**Data below**
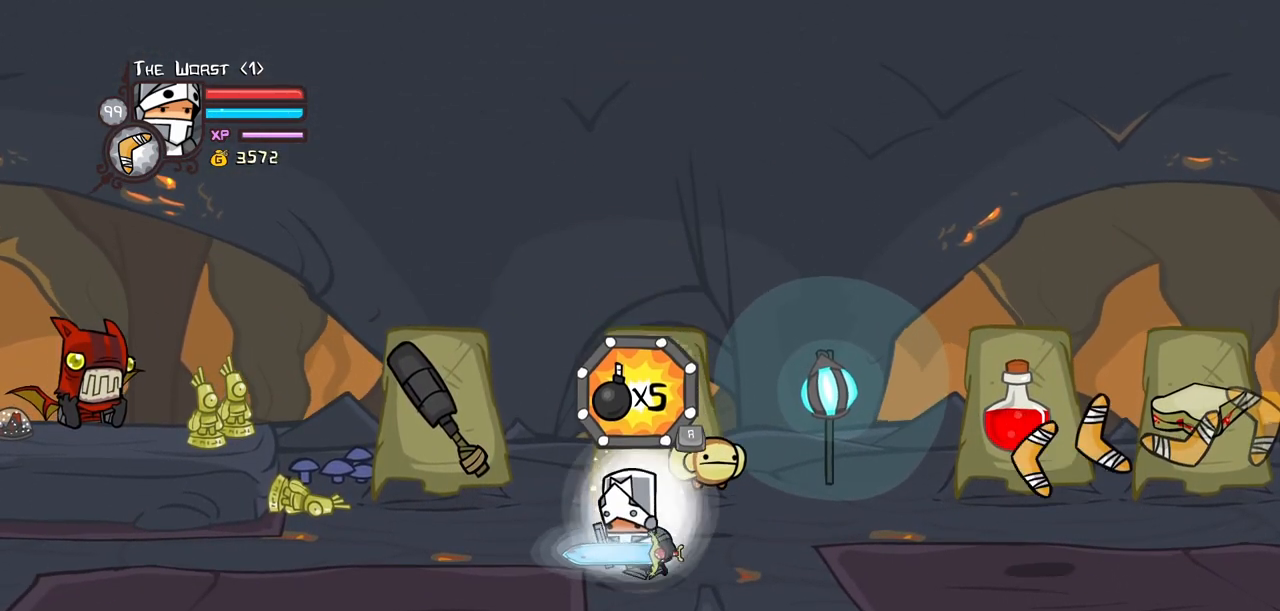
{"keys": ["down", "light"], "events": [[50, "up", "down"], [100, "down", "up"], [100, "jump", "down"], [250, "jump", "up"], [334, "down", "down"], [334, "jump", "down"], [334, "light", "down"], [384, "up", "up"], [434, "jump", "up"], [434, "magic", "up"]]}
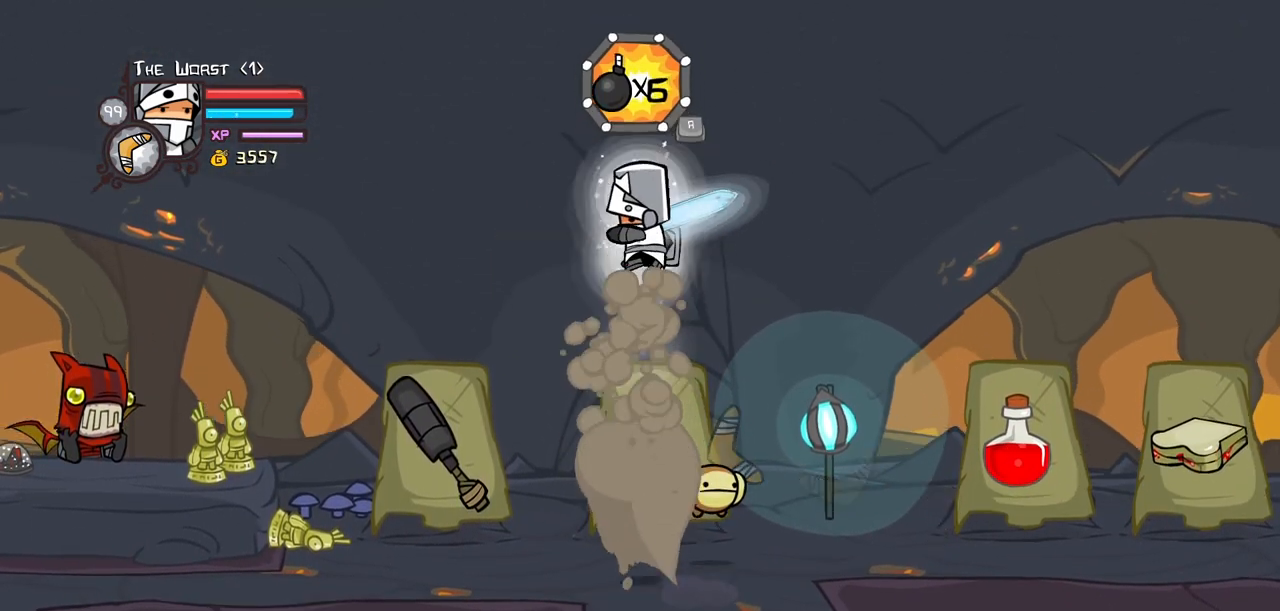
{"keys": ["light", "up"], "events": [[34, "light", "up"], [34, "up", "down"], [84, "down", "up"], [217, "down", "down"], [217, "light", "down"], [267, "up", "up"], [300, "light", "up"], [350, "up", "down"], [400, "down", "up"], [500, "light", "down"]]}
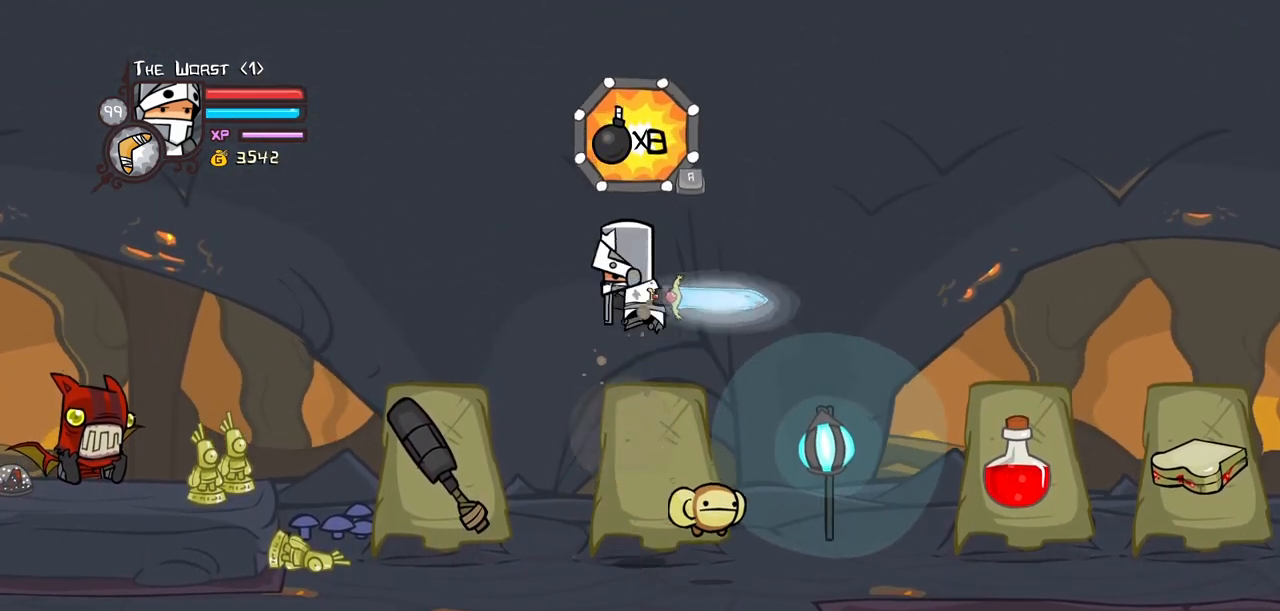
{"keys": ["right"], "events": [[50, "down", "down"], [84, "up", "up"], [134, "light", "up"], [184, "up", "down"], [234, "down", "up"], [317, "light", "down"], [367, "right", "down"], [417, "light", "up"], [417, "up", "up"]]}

**Your task**
Repeat all the material above exactly, apart from the pictures.

**Response area**
{"keys": ["down", "light"], "events": [[50, "up", "down"], [100, "down", "up"], [100, "jump", "down"], [250, "jump", "up"], [334, "down", "down"], [334, "jump", "down"], [334, "light", "down"], [384, "up", "up"], [434, "jump", "up"], [434, "magic", "up"]]}
{"keys": ["light", "up"], "events": [[34, "light", "up"], [34, "up", "down"], [84, "down", "up"], [217, "down", "down"], [217, "light", "down"], [267, "up", "up"], [300, "light", "up"], [350, "up", "down"], [400, "down", "up"], [500, "light", "down"]]}
{"keys": ["right"], "events": [[50, "down", "down"], [84, "up", "up"], [134, "light", "up"], [184, "up", "down"], [234, "down", "up"], [317, "light", "down"], [367, "right", "down"], [417, "light", "up"], [417, "up", "up"]]}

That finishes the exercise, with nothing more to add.